WHAT THE TASK REQUIRES:
Pick out and copy every line in the items below that contains the string "body". Case counts.

....

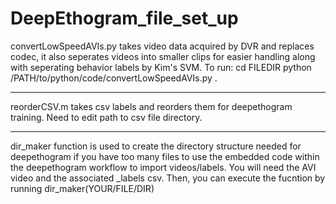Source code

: # DeepEthogram_file_set_up

convertLowSpeedAVIs.py takes video data acquired by DVR and replaces codec, it also seperates videos into smaller clips for easier handling along with seperating behavior labels by Kim's SVM. 
To run: 
cd FILEDIR
python /PATH/to/python/code/convertLowSpeedAVIs.py .

- - - -
reorderCSV.m takes csv labels and reorders them for deepethogram training. Need to edit path to csv file directory.
- - - -
dir_maker function is used to create the directory structure needed for deepethogram if you have too many files to use the embedded code within the deepethogram workflow to import videos/labels. You will need the AVI video and the associated _labels csv. Then, you can execute the fucntion by running dir_maker(YOUR/FILE/DIR)
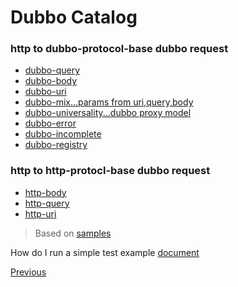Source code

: # Dubbo Catalog

### http to dubbo-protocol-base dubbo request

* [dubbo-query](dubbo-query.md)
* [dubbo-body](dubbo-body.md)
* [dubbo-uri](dubbo-uri.md)
* [dubbo-mix...params from uri,query,body](dubbo-mix.md)
* [dubbo-universality...dubbo proxy model](dubbo-universality.md)
* [dubbo-error](dubbo-error.md)
* [dubbo-incomplete](dubbo-incomplete.md)
* [dubbo-registry](dubbo-registry.md)

### http to http-protocl-base dubbo request

* [http-body](http-body.md)
* [http-query](http-query.md)
* [http-uri](http-uri.md)

> Based on [samples](https://github.com/apache/dubbo-go-pixiu-samples/tree/main/dubbogo/simple)

How do I run a simple test example [document](dubbo-simple-run.md)

[Previous](../README.md)
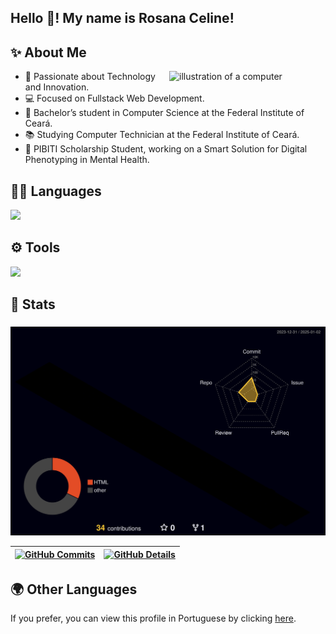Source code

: <h2 align="left">Hello 👋! My name is Rosana Celine!</h2>

###

<h2 align="left">✨ About Me</h2>

<img src="https://raw.githubusercontent.com/MicaelliMedeiros/micaellimedeiros/master/image/computer-illustration.png" alt="illustration of a computer" min-width="250px" max-width="250px" width="250px" align="right">

<ul>
  <li>💜 Passionate about Technology and Innovation.</li>
  <li>💻 Focused on Fullstack Web Development.</li>
  <li>🤖 Bachelor’s student in Computer Science at the Federal Institute of Ceará.</li>
  <li>📚 Studying Computer Technician at the Federal Institute of Ceará.</li>
  <li>🧠 PIBITI Scholarship Student, working on a Smart Solution for Digital Phenotyping in Mental Health.</li>
</ul>

###

<h2 align="left">👨‍💻 Languages</h2>

<div align="left">
    <a href="https://skillicons.dev">
      <img src="https://skillicons.dev/icons?i=css,html,javascript,java,python,c" />
    </a>
    <br />
</div>

###

<h2 align="left">⚙️ Tools</h2>

<div align="left">
    <a href="https://skillicons.dev">
      <img src="https://skillicons.dev/icons?i=git,github,vscode,eclipse" />
    </a>
    <br />
</div>

###

<h2 align="left">🎉 Stats</h2>

###

  ![Status](./profile-3d-contrib/profile-night-rainbow.svg)
  

  
 | [![GitHub Commits](http://github-profile-summary-cards.vercel.app/api/cards/productive-time?username=RosanaCeline&theme=radical&utcOffset=-3)](https://github.com/vn7n24fzkq/github-profile-summary-cards) | [![GitHub Details](http://github-profile-summary-cards.vercel.app/api/cards/profile-details?username=RosanaCeline&theme=radical)](https://github.com/vn7n24fzkq/github-profile-summary-cards) |  
 | ----------- | ----------- |

###

<h2 align="left">🌍 Other Languages</h2>

<p>If you prefer, you can view this profile in Portuguese by clicking <a href="./README-ptBR.md">here</a>.</p>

....

RESULT OF THIS EXERCISE:
* [dubbo-body](dubbo-body.md)
* [dubbo-mix...params from uri,query,body](dubbo-mix.md)
* [http-body](http-body.md)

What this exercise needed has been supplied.